Data

***

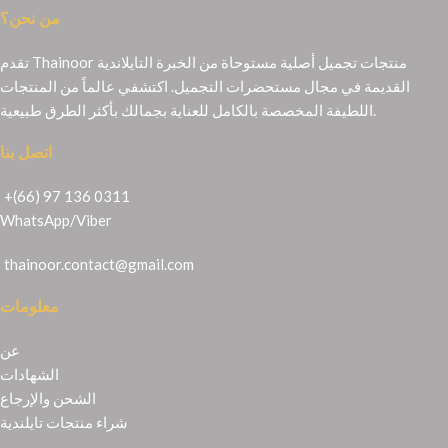
من نحن؟
تقدم Thainoor منتجات تجميل أصلية مستوحاة من الخبرة التايلاندية
القديمة في مجال مستحضرات التجميل. اكتشفي عالماً من المنتجات
اللطيفة المخصصة بالكامل للعناية بجمالك بأكثر الطرق طبيعية.
اتصل بنا
+(66) 97 136 0311
WhatsApp
/
Viber
thainoor.contact@gmail.com
معلومات
عن
الشهادات
الشحن والإرجاع
شراء منتجات تايلندية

***

Set down every line of text from the records exactly as it reads, keeping the original order and line breaks. Leave the pictures out of your answer.

Task answer
من نحن؟
تقدم Thainoor منتجات تجميل أصلية مستوحاة من الخبرة التايلاندية
القديمة في مجال مستحضرات التجميل. اكتشفي عالماً من المنتجات
اللطيفة المخصصة بالكامل للعناية بجمالك بأكثر الطرق طبيعية.
اتصل بنا
+(66) 97 136 0311
WhatsApp
/
Viber
thainoor.contact@gmail.com
معلومات
عن
الشهادات
الشحن والإرجاع
شراء منتجات تايلندية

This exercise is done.